Where genuine land-use tensions do arise, they tend to be localised and resolvable through thoughtful site design and community engagement. Living roofs, landscape integration, biodiversity net gain commitments and meaningful consultation with local stakeholders are all tools that responsible operators use to address legitimate concerns. Government AI Growth Zones explicitly promote data centre development alongside broader economic priorities, recognising that digital infrastructure complements rather than displaces community needs.
Regional development and the London assumption
The assumption that data centres are a London phenomenon is one that the market itself is rapidly disproving. Greater Manchester, South Wales, the North East, Lincolnshire and Scotland are all seeing genuine investment activity, driven by power availability, cooler climates that support efficient operations, lower land costs and active support from regional and devolved governments.
The economic case for regional development is strong. Data centre campuses create construction employment over multi-year build programmes, long-term operational roles in engineering and technology, and supply chain activity that extends well into local economies. For regions that have experienced sustained deindustrialisation, a large-scale data centre development on a brownfield site represents one of the more credible paths to high-value, long-term economic regeneration available. The broader digital economy benefits compound over time as AI firms, cloud providers and research institutions cluster around reliable compute infrastructure, amplifying innovation and productivity across adjacent sectors.
The constraint on regional development is not appetite. Operators are actively seeking sites outside the South East, partly because the Greater London market is competitive and land and power costs are higher, and partly because regional locations offer genuine operational advantages. The constraint is the pace at which grid connections, planning decisions and supporting infrastructure can be delivered. Addressing those constraints in regional markets should be a priority for the industrial strategy conversations that are currently underway.
The debate the industry needs
None of this is to suggest that data centre development is without legitimate challenges. Grid investment, energy pricing, planning capacity and workforce development are all areas where the gap between current reality and what the market needs is significant. These are the conversations worth having, and the industry is ready to have them.

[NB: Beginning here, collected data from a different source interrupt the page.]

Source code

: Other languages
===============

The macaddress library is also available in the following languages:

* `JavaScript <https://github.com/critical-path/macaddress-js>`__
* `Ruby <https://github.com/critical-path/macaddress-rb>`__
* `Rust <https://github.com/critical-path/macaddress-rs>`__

The misconceptions about water, carbon, land use and geography are a distraction from that agenda. They consume time, resources and political attention that could be directed at the structural enablers the sector actually needs. With billions in private investment committed, a renewable energy procurement model that is actively financing new clean capacity and a brownfield development approach that regenerates rather than displaces, the industry has earned a debate that reflects its actual record. Correcting misconceptions is not a communications exercise. It is a precondition for the policy progress the UK needs to make.